Harrington described the graves as "the circular burial culture" and stated that they were two to three feet in diameter. The bodies were folded to fit into these graves. Typical burial objects were awls made of bones, soapstone bowls and animal teeth. The Cherokee graves were rectangular and the bodies were buried in a hunched position. Typical Cherokee grave goods included clay pottery, glass beads, and pipes.

Web links

Commons : Bussell Island  - collection of pictures, videos and audio files

Individual evidence

  1. National Register Information System ( English ) In: National Register of Historic Places . National Park Service.
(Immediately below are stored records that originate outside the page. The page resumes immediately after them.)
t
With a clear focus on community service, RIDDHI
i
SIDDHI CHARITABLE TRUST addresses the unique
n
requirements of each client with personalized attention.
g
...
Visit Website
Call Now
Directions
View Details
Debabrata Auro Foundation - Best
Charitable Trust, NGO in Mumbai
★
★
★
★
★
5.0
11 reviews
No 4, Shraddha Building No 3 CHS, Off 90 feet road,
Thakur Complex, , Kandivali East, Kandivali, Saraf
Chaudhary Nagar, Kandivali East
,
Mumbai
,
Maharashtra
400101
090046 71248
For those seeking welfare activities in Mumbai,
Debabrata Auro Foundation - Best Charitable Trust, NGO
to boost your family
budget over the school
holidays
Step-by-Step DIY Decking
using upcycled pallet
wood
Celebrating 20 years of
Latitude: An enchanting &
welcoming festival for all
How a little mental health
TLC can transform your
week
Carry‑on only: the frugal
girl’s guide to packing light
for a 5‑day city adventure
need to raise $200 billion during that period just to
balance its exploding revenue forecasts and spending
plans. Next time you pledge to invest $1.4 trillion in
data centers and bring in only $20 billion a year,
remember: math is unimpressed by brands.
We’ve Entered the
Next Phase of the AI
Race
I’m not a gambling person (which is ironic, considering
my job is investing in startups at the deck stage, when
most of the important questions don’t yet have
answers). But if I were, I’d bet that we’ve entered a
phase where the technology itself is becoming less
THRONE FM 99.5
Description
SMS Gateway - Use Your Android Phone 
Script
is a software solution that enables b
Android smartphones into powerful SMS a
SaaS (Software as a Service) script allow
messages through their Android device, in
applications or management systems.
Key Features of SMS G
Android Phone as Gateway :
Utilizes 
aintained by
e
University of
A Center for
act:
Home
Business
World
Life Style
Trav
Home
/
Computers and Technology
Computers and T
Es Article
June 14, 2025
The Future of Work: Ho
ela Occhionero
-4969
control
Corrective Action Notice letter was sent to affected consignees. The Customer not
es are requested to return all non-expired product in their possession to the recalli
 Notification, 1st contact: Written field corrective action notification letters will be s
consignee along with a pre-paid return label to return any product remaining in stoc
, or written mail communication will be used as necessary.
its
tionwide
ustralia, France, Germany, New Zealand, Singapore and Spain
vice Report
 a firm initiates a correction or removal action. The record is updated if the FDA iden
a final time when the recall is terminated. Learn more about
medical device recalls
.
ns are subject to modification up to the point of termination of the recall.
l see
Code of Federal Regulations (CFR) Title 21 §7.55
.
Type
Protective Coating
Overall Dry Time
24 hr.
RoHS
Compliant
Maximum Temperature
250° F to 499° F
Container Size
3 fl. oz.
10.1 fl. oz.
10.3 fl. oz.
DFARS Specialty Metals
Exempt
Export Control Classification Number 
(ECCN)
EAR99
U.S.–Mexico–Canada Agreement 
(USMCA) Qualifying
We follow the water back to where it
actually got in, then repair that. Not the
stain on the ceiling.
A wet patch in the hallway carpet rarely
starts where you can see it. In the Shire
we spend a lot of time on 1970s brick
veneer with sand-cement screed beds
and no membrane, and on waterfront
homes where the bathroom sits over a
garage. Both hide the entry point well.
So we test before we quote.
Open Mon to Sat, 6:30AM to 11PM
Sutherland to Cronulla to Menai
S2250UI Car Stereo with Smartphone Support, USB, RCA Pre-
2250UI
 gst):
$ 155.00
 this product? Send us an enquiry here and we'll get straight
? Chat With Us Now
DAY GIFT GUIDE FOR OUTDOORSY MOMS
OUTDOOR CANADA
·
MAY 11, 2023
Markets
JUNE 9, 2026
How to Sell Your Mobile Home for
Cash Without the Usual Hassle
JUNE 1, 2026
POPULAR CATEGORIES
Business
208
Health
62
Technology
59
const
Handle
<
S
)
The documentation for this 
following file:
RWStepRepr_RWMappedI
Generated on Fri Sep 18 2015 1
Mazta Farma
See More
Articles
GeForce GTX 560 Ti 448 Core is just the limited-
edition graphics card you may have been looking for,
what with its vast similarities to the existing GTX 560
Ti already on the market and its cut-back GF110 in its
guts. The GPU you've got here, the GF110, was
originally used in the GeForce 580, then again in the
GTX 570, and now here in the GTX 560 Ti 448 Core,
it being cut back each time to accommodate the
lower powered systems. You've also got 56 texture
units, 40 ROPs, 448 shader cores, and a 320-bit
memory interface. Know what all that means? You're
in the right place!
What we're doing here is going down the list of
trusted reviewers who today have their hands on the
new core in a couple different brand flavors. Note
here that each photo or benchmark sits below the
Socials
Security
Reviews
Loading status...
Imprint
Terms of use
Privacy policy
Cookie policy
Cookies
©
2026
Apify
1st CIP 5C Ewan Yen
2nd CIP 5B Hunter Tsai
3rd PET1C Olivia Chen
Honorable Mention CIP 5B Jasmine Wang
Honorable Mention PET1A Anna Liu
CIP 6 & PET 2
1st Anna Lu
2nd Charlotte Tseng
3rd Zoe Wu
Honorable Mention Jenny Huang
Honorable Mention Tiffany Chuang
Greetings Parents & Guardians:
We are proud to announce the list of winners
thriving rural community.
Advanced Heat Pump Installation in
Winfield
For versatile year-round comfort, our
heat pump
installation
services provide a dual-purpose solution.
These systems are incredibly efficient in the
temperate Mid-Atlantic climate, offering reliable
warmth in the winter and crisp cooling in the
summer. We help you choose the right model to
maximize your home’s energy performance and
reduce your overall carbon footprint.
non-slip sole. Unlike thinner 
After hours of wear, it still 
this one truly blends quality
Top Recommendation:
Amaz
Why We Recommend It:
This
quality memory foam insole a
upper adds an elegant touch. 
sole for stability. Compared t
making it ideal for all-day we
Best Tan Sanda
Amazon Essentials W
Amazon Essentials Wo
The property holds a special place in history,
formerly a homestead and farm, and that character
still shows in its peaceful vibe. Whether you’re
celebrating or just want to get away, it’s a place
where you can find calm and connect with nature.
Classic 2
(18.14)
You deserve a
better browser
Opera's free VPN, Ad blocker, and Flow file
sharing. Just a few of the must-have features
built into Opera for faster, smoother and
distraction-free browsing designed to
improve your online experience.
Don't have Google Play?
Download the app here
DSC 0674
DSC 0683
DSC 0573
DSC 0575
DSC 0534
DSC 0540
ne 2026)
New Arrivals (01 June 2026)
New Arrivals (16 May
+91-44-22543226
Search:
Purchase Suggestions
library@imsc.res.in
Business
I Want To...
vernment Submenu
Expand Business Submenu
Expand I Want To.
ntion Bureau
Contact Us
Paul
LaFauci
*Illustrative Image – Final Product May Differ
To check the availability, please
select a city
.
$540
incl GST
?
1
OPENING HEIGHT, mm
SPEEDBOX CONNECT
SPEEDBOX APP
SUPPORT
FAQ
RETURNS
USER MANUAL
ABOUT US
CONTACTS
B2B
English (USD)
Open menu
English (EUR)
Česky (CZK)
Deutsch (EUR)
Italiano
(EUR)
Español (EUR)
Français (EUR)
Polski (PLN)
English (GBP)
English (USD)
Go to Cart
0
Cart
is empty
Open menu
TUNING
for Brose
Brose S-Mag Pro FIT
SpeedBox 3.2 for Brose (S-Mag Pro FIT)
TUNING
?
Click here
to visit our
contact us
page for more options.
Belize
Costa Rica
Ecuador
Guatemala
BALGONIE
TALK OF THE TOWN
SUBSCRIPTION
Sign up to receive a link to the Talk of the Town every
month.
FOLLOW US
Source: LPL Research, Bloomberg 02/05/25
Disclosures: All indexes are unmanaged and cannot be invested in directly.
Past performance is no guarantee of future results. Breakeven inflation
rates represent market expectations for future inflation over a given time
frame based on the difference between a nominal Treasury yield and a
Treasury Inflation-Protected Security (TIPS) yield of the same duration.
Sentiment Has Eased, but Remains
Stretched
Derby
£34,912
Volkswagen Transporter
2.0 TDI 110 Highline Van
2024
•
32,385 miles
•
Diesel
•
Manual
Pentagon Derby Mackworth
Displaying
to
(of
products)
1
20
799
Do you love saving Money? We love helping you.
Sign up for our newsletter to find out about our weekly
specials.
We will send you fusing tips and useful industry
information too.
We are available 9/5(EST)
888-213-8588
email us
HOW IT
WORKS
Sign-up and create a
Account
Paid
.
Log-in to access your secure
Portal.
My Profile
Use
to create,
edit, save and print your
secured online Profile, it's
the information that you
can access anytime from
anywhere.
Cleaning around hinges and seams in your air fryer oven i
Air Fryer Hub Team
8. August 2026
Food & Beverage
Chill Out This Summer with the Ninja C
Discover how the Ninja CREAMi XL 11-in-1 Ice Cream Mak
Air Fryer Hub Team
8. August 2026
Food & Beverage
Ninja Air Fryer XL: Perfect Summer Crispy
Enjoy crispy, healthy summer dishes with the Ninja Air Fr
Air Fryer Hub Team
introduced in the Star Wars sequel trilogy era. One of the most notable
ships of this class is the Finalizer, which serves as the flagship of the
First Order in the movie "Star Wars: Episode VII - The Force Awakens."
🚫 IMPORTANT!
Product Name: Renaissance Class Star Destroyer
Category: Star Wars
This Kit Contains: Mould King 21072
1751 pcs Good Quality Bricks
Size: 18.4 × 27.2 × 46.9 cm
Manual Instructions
October 1, 2009. Retrieved June 29, 2011.
  2. a b c Bobby Braly and Shannon Koerner: A History of Archeology in Tennessee ( English , PDF; 509 kB) In: Tennessee Archeology: A Synthesis . Pp. 12-14. Retrieved June 29, 2011.
  3. ^ David Dye: Soto Expedition ( English ) In: Tennessee Encyclopedia of History and Culture . 2002. Retrieved June 29, 2011.
  4. a b U.S. Bureau of Ethnology, Twelth Annual Report of the Bureau of Ethnology to the Secretary of the Smithsonian Institution 1890-191 (Washington DC: United States Government Printing Office , 1894), 397-403.
  5. a b c d M.R. Harrington, Cherokee and Earlier Remains on Upper Tennessee River (New York: Museum of the American Indian, Heye Foundation, 1922), pp. 50, 61-82, 277-279.
  6. Harrington, pp. 166-167.
  7. ^ A b Charles Hudson, Knights of Spain, Warriors of the Sun (Athens, Georgia: University of Georgia Press, 1997), pp. 204-207.
  8. ^ Charles Hudson, The Juan Pardo Expeditions: Explorations of the Carolinas and Tennessee, 1566-1568 (Tuscaloosa, Ala .: University of Alabama Press, 2005), 104.
  9. ^ Hudson, The Juan Pardo Expeditions , p. 10.
  10. Hudson, The Juan Pardo Expeditions , pp. 36-45.
  11. Gerald Schroedl: Overhill Cherokees ( English ) In: Tennessee Encyclopedia of History and Culture . 2002. Retrieved June 29, 2011.
  12. Jump up ↑ Kurt Russ and Jefferson Chapman, Archaeological Investigations at the Eighteenth Century Overhill Cherokee Town of Mialoquo (40MR3) (University of Tennessee Department of Anthropology, Report of Investigations 37, 1983).
  13. ^ Henry Timberlake, Samuel Williams (Ed.), Memoirs, 1756-1765 (Marietta, Georgia: Continental Book Co., 1948), p. 56.
  14. Harrington, p. 34.
  15. ^ A b Kenneth Murchison: The Snail Darter Case: TVA Versus the Endangered Species Act . University Press of Kansas, Lawrence , Kansas 2007, p. 15.
  16. Jefferson Chapman: Tellico Archeology: 12,000 Years of Native American History . Tennessee Valley Authority , Knoxville , Tenn. 1985.